The Intelligent Woman's Guide to Atomic Radiation

Design by Bruce Robertson

Finding it a little hard to get to the bookstore lately, so I turn once again to the incredible Seven Hundred Penguins. Predictably, it didn't take long to find an example of what has made Penguin such a great publisher over the years.

Published in 1964, The Intelligent Woman's Guide to Atomic Radiation is a fantastic example of how two colors and geometry can jump out and kick your photo-illustrated cover's butt.

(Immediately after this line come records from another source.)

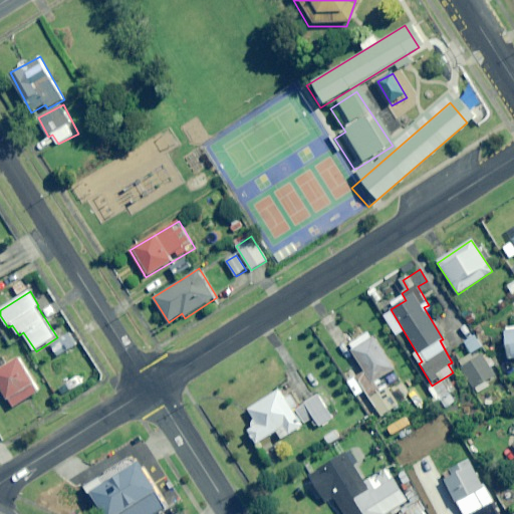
[(513,327),(504,329),(508,360),(513,358),(513,327)]
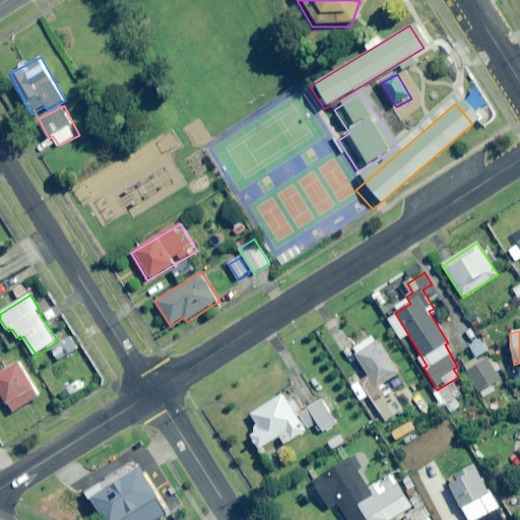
[(399,375),(380,340),(356,353),(370,377),(361,382),(384,421),(402,411),(386,383),(399,375)]
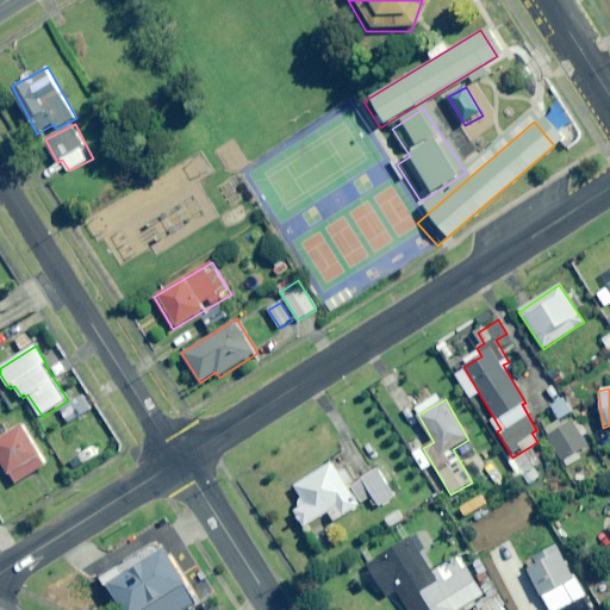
[(589,449),(574,422),(548,436),(566,468),(579,461),(576,456),(589,449)]
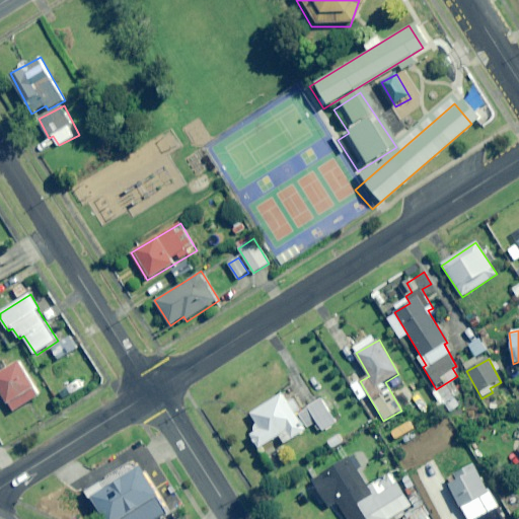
[(43,393),(20,361),(8,369),(2,360),(0,361),(0,389),(15,412),(43,393)]
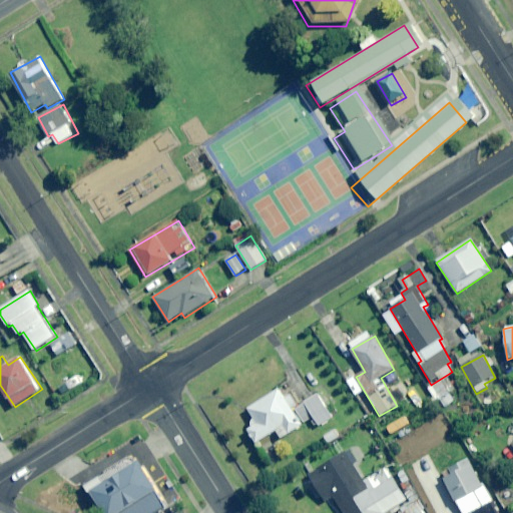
[(82,383),(78,375),(58,388),(63,395),(82,383)]
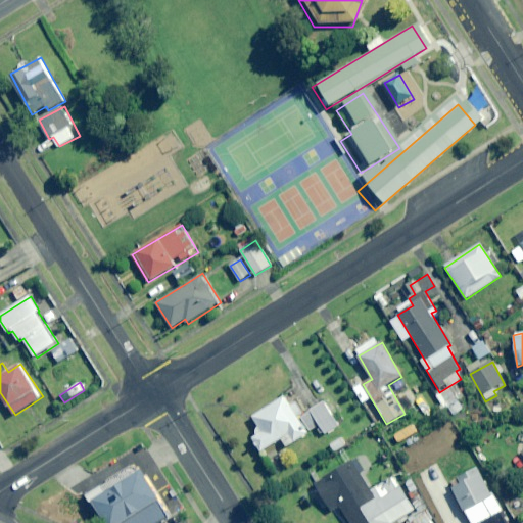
[(467,400),(457,384),(439,394),(450,411),(467,400)]
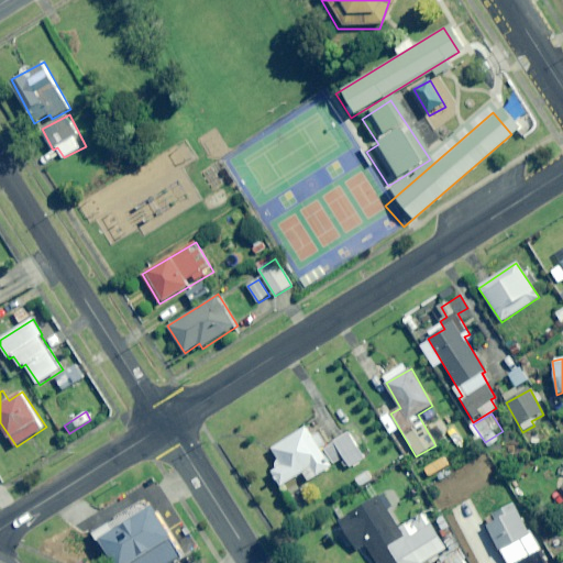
[(313,438),(306,427),(273,450),(279,460),(276,468),(274,474),(283,487),(304,472),(310,481),(332,466),(318,445),(324,441),(319,433),(313,438)]
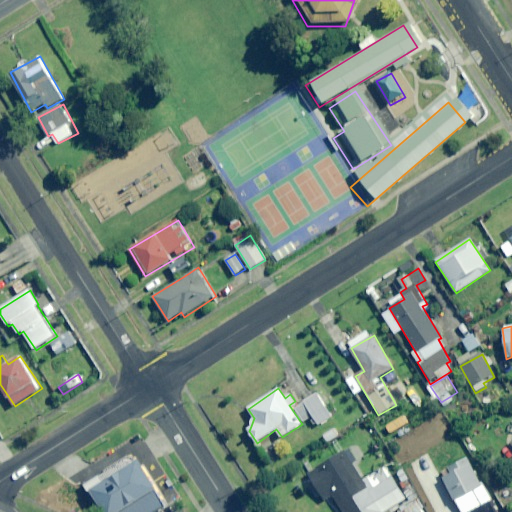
[(332,417),(318,393),(304,401),(318,425),(332,417)]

(And if anyone knows more about Penguin's "Intelligent Woman's Guide" series, please share with the rest of us. I found only one other reference to it: George Bernard Shaw's The Intelligent Woman's Guide to Socialism and Capitalism.)


Anonymous said...

We did a whole feature on these great looking books not too long ago:

Penguin has great designers!

Love this site. Thanks!

Anonymous said...

While I do like these from a nostalgic perspective and really enjoy Helen Yentus' geometric explorations for the Camus covers as of recent, I do feel that this was sort of a trend and modernist exploration of graphic design. Lets see how abstract and simple we can make the covers graphic message. But on a progressive note, these kind of design could have been coupled with just about any title and still work in the same way.

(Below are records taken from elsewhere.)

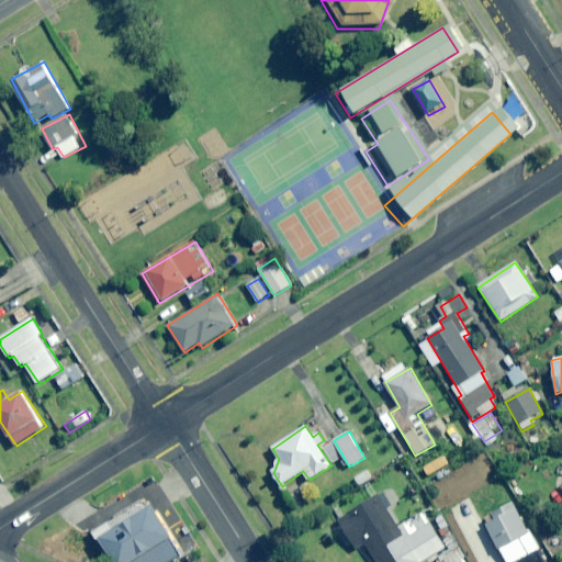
[(142,493),(83,529),(101,561),(163,561),(179,552),(142,493)]
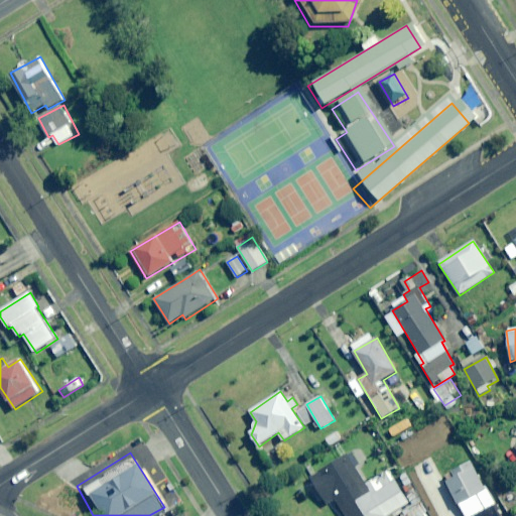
[(367,486),(348,456),(310,478),(327,504),(336,499),(346,515),(388,515),(409,503),(390,471),(367,486)]
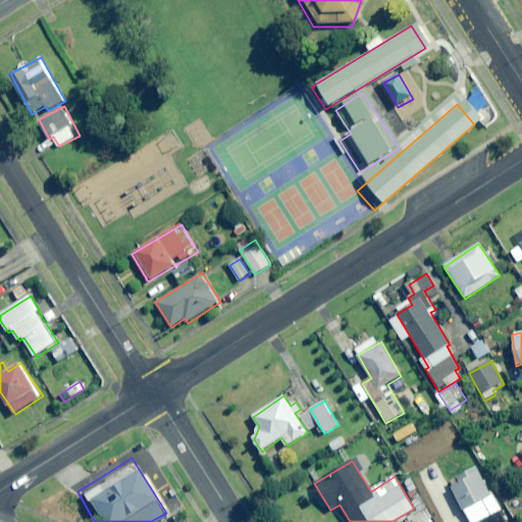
[(479,521),(501,511),(477,466),(450,481),(470,521),(479,521)]
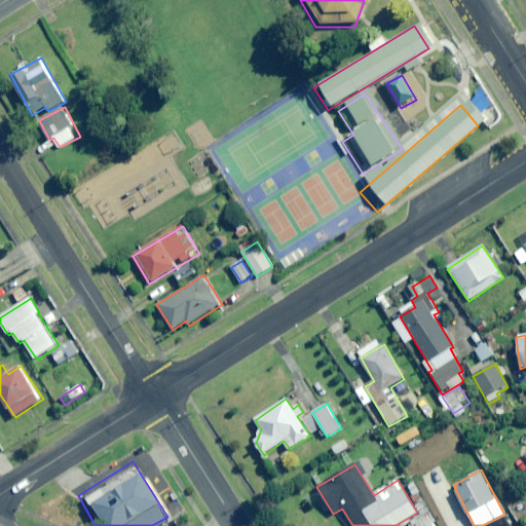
[(433,525),(425,514),(408,525),(433,525)]
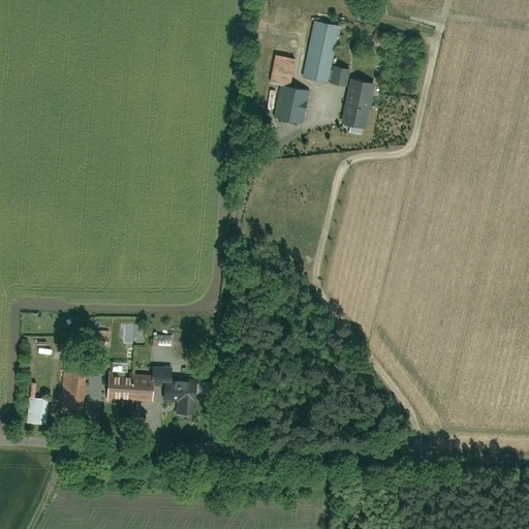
[(317,24),(306,76),(323,81),(335,27),(317,24)]
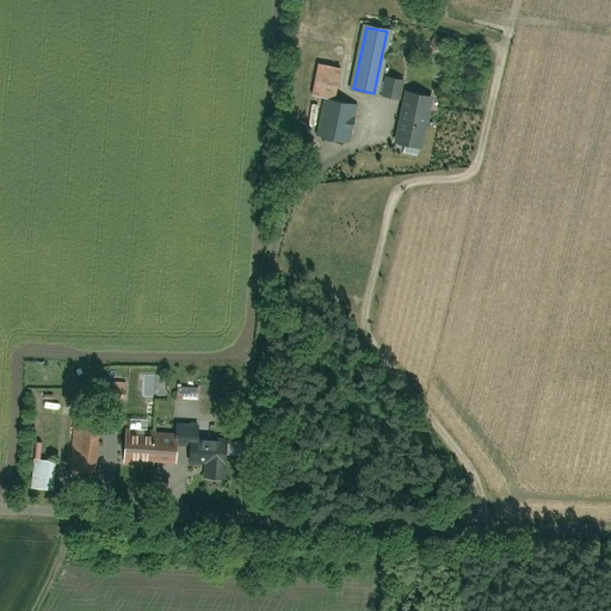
[(338,66),(314,63),(312,96),(335,97),(338,66)]
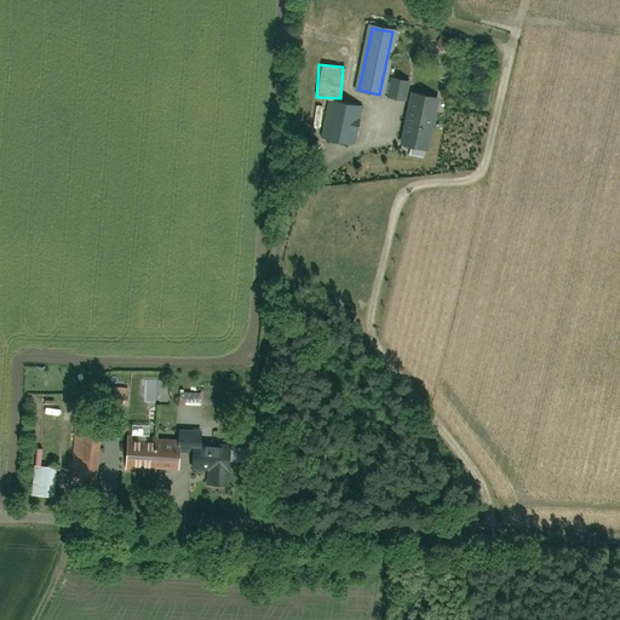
[(386,98),(406,102),(411,78),(391,74),(386,98)]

I do see the atomic burst or energy aspect of this, but it still does not convince me as a superior solution to photo-based covers. At least not in this particular case... for me.

Anonymous said...

Kind of reminds me of Kidds work for Vertical press for the Ring series...

I wonder where he got inspired for those???

JRSM said...

As I understand it, "The Intelligent Womean's Guide..." was not a series. Shaw wrote his book in 1928, and I assume this (nice-looking) book was playing off that title.